И в эту секунду, действительно, совсем не тогда, когда ты ждешь, неожиданно, распахивается дверь. Непрерывным потоком потянулись ожидаемые. Шагают неторопливо или семенят, катят перед собой небольшие чемоданы цвета металлик или весёленькие, розовые, зелёные, и ты слышишь переговор колесиков, пока прибывшие пробираются через коридор к нам, на берег. Или вдруг в этом чётком, деловом ритме сбой: вплывает, раскачиваясь, толстая, немолодая, немодная, но яркая и прекрасная африканская мамаша, пусть не моя, но чья-то, подобная… ну не знаю, чему подобная, цветущему кусту на унылой равнине действительности, к примеру? (Нет, это, пожалуй, слишком.) Рядом начинаются объятия, пожатия рук, поцелуи, и в воздухе носится какая-то обманчивая общая радость, волнение. Но на самом деле они все чужие, совсем чужие тебе.
На чересчур большом экране в кафе напротив снова и снова прокручивают кадры барселонского теракта: торопится бегущая строка, кадры захлёбываются от волнения.
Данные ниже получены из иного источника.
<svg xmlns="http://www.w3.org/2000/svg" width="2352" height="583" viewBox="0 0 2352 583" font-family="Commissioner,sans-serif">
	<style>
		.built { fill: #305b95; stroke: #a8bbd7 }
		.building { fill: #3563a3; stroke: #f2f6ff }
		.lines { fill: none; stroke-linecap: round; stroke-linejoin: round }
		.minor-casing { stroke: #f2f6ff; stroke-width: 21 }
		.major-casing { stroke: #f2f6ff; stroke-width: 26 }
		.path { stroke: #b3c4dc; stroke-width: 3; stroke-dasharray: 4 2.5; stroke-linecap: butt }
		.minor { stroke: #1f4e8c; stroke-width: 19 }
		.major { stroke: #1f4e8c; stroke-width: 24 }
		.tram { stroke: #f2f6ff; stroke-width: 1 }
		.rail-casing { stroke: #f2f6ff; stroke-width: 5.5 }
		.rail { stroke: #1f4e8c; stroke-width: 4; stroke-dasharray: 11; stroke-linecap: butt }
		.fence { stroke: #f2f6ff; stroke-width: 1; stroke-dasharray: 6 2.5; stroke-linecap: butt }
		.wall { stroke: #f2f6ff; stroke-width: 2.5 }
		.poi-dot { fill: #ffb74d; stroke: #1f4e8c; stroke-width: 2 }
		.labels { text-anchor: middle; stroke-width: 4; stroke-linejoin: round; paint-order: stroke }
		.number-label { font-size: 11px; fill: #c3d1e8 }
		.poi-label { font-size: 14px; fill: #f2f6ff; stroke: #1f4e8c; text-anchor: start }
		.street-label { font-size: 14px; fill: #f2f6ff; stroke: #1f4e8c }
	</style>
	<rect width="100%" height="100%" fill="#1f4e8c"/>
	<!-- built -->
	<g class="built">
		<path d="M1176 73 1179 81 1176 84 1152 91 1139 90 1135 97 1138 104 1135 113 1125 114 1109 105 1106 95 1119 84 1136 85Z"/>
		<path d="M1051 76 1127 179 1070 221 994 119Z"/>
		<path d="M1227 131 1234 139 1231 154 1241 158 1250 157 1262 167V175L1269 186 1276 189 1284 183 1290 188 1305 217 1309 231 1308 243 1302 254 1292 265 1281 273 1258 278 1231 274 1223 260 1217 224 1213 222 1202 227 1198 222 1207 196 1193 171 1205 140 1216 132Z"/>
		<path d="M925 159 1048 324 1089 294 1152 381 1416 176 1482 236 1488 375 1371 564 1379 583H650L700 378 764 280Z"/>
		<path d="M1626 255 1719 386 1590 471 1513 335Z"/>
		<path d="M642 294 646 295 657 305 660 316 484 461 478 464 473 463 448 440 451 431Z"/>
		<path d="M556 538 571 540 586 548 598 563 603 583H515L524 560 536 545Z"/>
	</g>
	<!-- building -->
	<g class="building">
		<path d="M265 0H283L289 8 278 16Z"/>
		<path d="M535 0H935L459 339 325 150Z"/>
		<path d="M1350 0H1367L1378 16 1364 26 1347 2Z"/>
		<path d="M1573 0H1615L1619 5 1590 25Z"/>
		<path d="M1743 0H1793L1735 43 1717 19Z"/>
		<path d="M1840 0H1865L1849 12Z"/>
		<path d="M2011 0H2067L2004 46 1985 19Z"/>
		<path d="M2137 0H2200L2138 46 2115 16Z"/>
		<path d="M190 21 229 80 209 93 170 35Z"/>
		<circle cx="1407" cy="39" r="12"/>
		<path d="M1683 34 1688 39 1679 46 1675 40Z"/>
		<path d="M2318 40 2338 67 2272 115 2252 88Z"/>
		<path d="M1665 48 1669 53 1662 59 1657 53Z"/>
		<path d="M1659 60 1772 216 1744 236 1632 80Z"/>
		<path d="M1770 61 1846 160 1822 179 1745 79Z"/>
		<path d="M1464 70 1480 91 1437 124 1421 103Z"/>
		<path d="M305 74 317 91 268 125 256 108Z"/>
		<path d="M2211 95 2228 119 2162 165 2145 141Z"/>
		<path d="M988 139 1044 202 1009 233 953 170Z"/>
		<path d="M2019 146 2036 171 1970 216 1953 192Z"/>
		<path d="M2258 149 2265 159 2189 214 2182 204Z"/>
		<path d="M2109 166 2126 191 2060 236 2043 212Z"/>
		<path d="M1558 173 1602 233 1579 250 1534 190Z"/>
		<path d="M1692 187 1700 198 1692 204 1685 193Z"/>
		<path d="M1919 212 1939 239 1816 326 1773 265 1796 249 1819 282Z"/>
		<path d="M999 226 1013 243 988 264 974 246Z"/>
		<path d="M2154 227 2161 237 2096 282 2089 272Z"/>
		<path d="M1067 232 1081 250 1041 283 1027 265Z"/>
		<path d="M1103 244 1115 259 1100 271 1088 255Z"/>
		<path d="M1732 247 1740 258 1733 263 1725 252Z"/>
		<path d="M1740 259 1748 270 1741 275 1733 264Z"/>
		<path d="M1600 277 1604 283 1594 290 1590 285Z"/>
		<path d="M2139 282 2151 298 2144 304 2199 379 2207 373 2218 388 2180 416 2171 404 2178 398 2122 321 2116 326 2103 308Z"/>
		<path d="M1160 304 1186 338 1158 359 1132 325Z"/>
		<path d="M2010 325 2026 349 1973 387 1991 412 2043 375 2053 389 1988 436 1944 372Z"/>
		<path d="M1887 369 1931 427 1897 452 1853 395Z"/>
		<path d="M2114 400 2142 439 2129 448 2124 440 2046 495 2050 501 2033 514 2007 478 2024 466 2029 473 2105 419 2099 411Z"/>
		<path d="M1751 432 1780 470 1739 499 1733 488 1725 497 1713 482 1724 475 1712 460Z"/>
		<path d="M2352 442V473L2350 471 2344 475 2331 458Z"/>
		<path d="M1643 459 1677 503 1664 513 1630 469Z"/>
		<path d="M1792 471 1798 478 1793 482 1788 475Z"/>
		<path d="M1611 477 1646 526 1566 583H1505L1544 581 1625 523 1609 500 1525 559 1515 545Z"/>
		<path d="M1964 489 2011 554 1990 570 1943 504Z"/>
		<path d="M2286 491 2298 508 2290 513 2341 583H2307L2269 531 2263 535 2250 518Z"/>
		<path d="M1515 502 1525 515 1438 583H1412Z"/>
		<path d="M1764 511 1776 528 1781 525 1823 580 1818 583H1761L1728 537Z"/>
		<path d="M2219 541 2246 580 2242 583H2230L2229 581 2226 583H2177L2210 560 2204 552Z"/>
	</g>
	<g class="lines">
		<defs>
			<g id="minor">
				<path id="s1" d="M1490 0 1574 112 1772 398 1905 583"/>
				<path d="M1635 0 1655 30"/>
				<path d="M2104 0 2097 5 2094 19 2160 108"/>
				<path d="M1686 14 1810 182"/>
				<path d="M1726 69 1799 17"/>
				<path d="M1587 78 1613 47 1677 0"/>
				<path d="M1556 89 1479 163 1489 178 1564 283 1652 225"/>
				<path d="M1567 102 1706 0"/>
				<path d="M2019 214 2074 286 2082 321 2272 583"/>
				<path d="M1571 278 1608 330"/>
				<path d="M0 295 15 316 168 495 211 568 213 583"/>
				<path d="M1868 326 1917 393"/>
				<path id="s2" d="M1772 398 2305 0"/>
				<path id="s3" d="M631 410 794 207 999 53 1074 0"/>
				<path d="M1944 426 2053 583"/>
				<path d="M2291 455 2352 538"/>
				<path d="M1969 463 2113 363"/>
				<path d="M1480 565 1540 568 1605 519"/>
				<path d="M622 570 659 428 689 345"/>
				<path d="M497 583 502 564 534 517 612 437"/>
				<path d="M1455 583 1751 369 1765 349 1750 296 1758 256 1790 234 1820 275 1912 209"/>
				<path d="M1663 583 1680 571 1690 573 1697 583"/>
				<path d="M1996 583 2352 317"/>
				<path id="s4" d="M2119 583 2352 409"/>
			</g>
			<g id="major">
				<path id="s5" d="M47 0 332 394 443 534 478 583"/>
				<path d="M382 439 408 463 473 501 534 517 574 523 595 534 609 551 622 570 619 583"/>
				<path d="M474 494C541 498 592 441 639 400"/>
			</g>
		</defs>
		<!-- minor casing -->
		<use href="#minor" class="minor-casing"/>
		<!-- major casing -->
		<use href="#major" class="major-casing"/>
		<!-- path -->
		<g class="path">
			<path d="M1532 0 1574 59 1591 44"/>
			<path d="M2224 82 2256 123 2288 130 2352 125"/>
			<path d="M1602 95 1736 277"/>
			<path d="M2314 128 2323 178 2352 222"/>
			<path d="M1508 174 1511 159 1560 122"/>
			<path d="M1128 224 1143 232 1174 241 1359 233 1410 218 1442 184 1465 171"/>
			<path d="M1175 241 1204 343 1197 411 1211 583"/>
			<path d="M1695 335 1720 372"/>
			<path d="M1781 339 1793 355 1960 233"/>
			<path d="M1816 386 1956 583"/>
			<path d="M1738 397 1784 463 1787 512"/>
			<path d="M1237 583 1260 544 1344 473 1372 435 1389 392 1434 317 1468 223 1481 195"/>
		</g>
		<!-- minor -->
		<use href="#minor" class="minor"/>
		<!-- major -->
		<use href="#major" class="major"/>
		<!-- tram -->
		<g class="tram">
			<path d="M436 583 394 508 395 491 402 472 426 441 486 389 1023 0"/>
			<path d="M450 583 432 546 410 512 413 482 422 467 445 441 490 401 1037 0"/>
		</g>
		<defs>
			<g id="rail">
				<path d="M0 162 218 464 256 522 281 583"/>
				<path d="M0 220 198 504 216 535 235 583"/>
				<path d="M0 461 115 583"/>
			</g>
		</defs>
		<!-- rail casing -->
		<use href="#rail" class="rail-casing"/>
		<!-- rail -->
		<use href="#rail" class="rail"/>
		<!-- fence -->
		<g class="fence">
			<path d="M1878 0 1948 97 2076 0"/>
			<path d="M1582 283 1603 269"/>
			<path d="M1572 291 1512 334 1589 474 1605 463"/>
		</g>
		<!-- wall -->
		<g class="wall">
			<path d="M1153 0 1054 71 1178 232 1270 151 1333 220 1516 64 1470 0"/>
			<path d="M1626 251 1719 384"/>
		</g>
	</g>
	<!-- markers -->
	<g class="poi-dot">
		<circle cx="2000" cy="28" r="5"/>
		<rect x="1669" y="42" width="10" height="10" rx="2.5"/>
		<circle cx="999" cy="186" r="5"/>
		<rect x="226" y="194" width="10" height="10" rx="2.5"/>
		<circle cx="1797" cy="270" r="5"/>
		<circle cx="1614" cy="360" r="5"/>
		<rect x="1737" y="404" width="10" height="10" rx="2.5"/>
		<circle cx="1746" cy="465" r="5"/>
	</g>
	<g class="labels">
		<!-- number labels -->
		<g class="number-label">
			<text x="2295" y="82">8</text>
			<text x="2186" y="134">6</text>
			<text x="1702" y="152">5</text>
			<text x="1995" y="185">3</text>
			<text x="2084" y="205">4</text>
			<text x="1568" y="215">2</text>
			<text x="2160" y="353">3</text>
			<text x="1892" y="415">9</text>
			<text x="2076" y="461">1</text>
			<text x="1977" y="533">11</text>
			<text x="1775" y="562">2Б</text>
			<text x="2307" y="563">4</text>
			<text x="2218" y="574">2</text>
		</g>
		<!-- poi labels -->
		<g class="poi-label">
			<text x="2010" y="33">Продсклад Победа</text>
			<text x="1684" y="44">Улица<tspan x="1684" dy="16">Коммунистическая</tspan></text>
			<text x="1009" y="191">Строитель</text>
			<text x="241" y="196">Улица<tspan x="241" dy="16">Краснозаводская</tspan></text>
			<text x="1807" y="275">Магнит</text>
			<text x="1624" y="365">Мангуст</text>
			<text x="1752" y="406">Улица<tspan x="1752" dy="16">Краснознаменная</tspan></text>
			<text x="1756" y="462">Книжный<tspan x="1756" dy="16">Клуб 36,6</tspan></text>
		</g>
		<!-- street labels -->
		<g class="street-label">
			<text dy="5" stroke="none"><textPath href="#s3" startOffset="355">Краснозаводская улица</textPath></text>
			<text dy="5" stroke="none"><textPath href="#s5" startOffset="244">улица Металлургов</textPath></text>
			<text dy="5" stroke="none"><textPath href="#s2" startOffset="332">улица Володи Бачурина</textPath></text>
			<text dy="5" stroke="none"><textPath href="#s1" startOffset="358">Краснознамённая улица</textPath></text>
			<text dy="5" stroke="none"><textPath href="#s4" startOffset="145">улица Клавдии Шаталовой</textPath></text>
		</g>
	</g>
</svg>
Скорая помощь, носилки — всё то, на что не надо бы смотреть человеку. Вчера ты, конечно, перепугалась, но они в тот вечер не выходили из отеля. Так что бояться совершенно нечего: никуда они деться не могли. Но что же они не идут, не пешком же они из Барселоны добираются, в самом деле. Опоздали на самолёт. Потеряли билеты. Их обокрали. Произошёл второй теракт в том же самом месте.
Люди по-прежнему проходят мимо, вот их становится меньше, пауза, и выходит последний, особо медлительный экземпляр — видно, что-то забыл в самолёте, или долго завязывал шнурок, или перекладывал покупки и сувениры из пакета в сумку и обратно, а они никак не запихивались. А ещё ты краем глаза наблюдаешь, из праздного любопытства, как, например, вот эти двое встретятся, вон та светловолосая девушка с огромным рюкзаком и её парень. Вот они обнимаются, потом он по-хозяйски закидывает за спину рюкзак и тянет её за руку, как лодку к причалу, но ты всё же не отрываешь глаз от двери. Стоящие справа и слева попеременно уходят, и ты уже начинаешь беспокоиться всерьёз. Нет, это уже не беспокойство, а страх, и печаль, и вот все они сгруппировались где-то далеко у тебя за спиной — мисс Браун, Фернандес и сыновья, и сейчас направятся к стоянке такси, в сторону города, в ожидании дальнейшей жизни, надо думать. Поток людей кончился, и больше никто не выходит.
Да вот же они. Просто вышли самыми последними, вот и всё.
Ты, Бетховен
Памяти Ханса К.
Вот они сидят за низкими, неудобными партами на уроке французского для тех, «кому за пятьдесят»: медработники, чиновники, пенсионеры, в городе Франкфурте-на-Майне. А перед ними я, учительница первая моя. Приехала из России, выросла в Германии, в голове от волнения — ни одного слова. Ксероксы — не успела. Пароль от вайфая забыла. Пообедать некогда. О боже мой, как точно переводится на немецкий «савуар-вивр»? Немецкие пенсионеры почему-то всегда это спрашивают, а я опять забыла записать.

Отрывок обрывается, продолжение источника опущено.